Data:
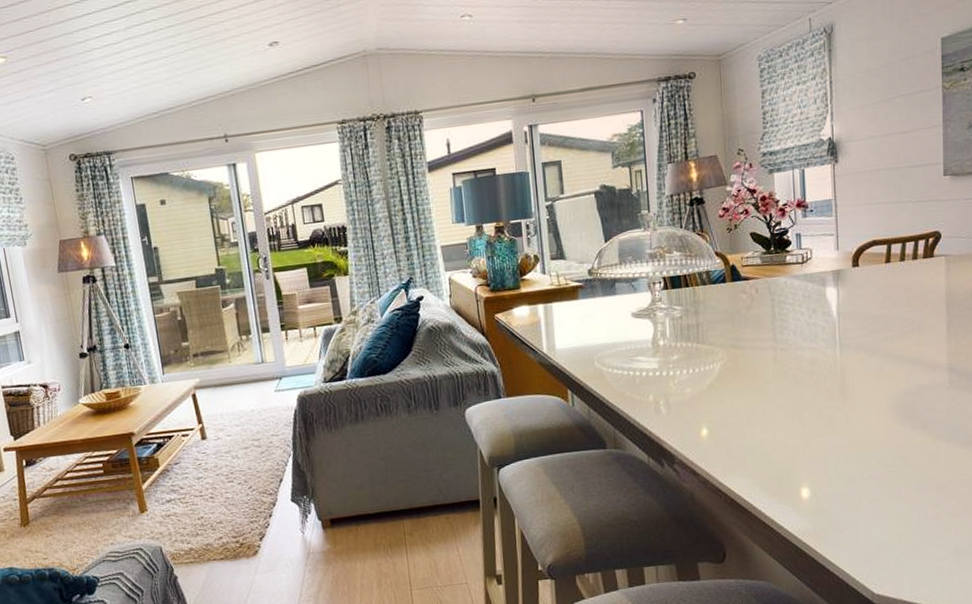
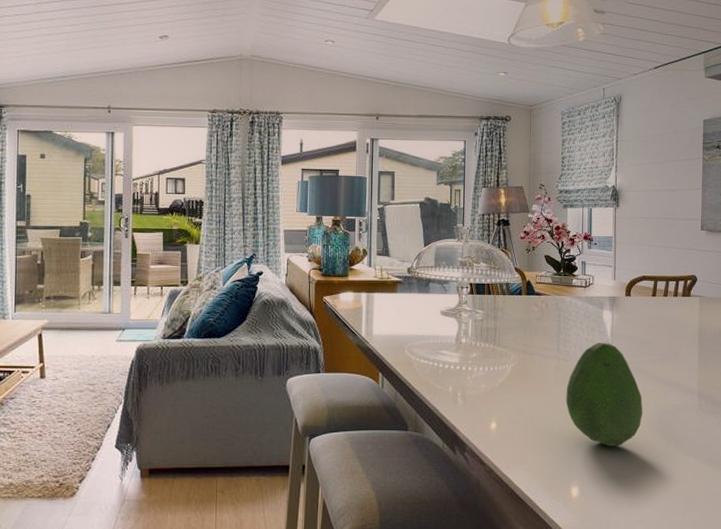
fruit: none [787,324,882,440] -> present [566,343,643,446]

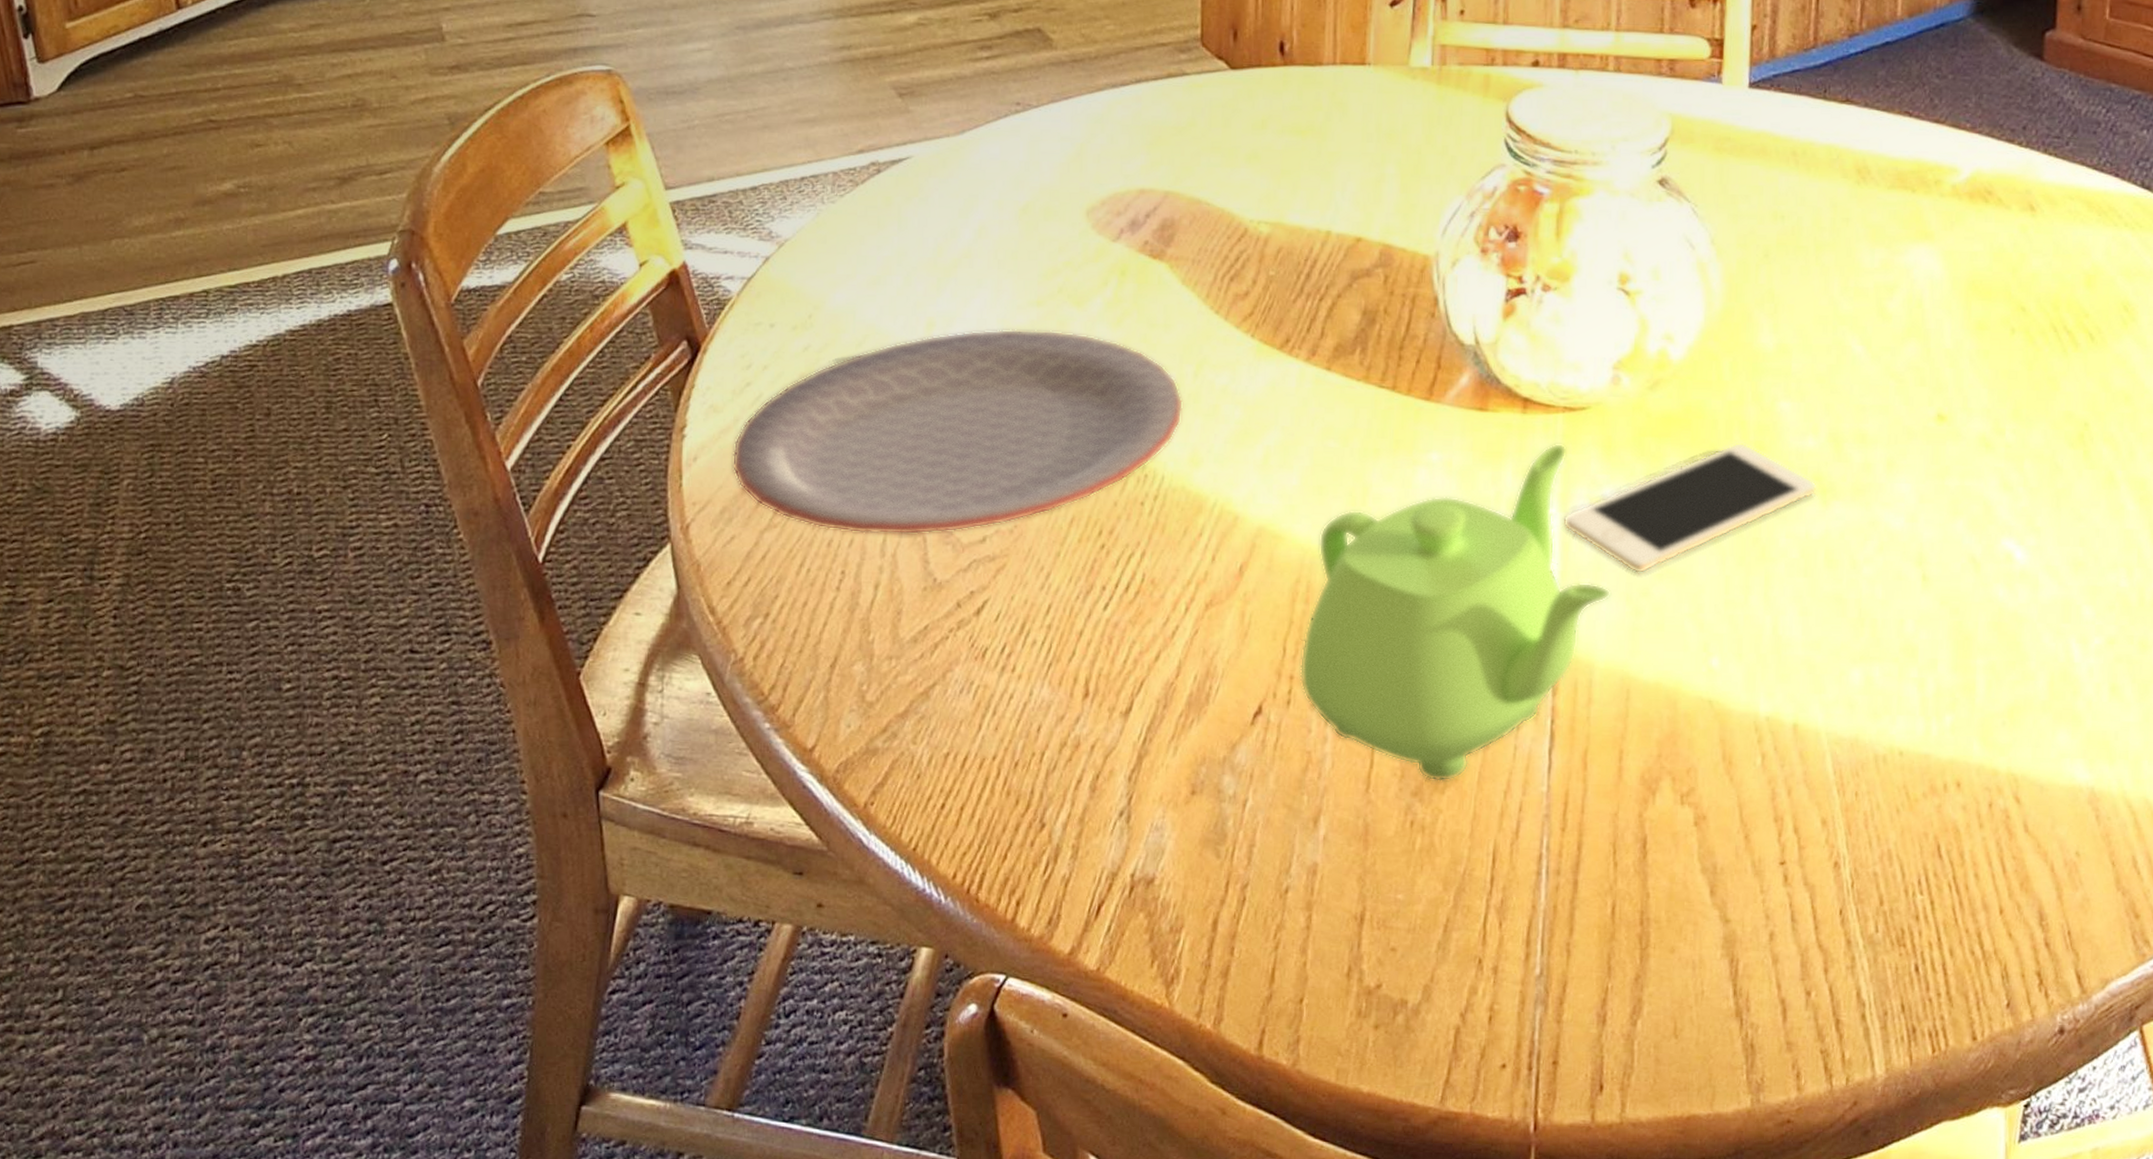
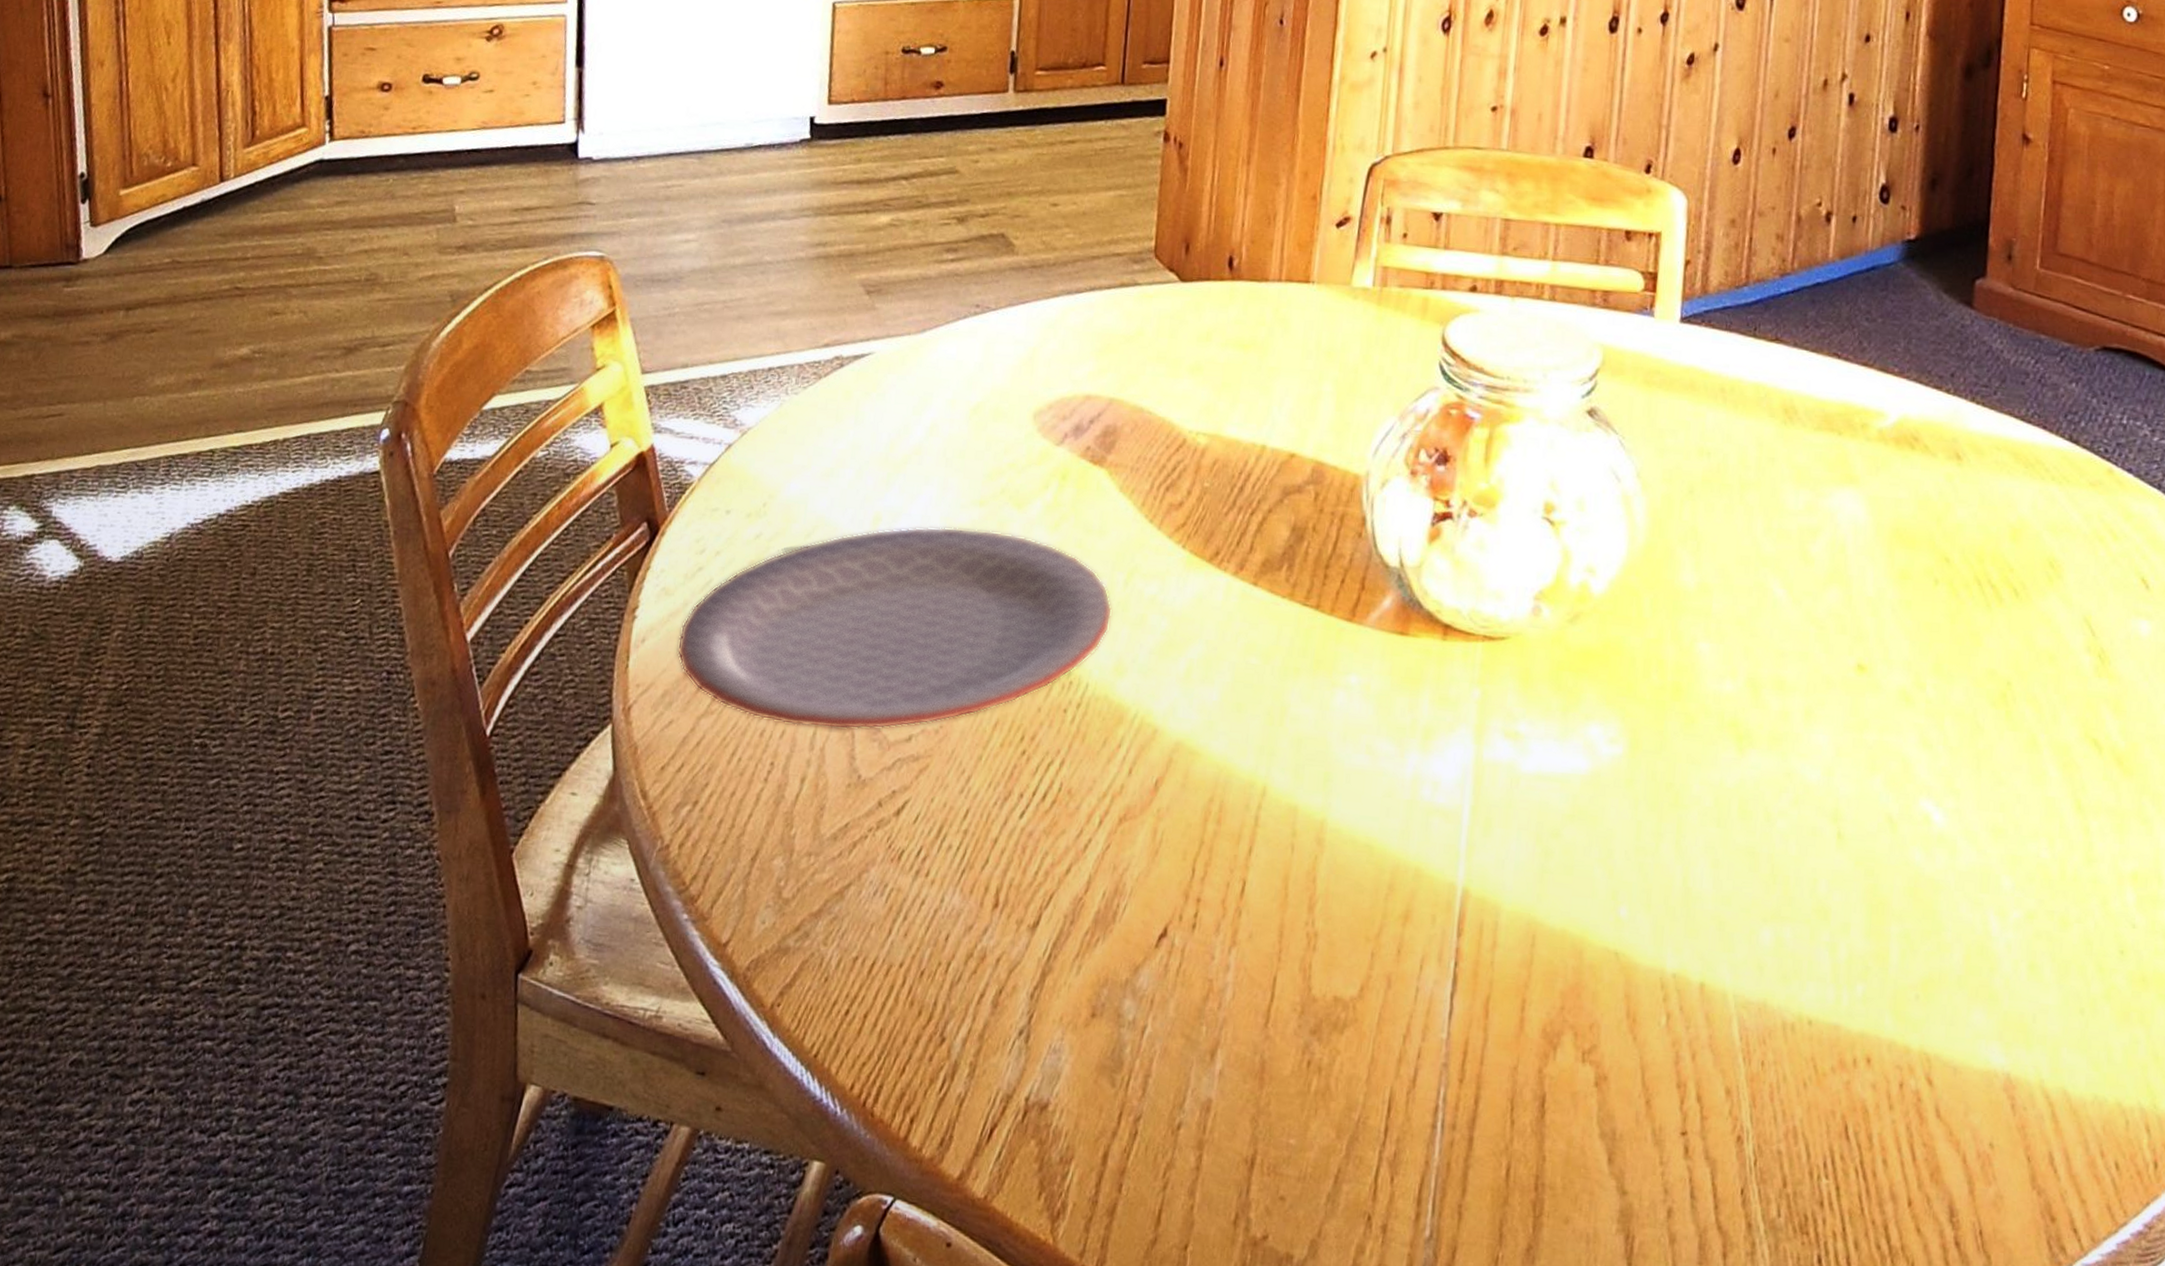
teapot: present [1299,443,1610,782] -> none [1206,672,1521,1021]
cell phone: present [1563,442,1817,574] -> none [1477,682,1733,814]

What is needed:
Nothing but an exact transcription of the material, without pictures, should be returned.

Expected answer:
fruit: none [787,324,882,440] -> present [566,343,643,446]

teapot: present [1299,443,1610,782] -> none [1206,672,1521,1021]
cell phone: present [1563,442,1817,574] -> none [1477,682,1733,814]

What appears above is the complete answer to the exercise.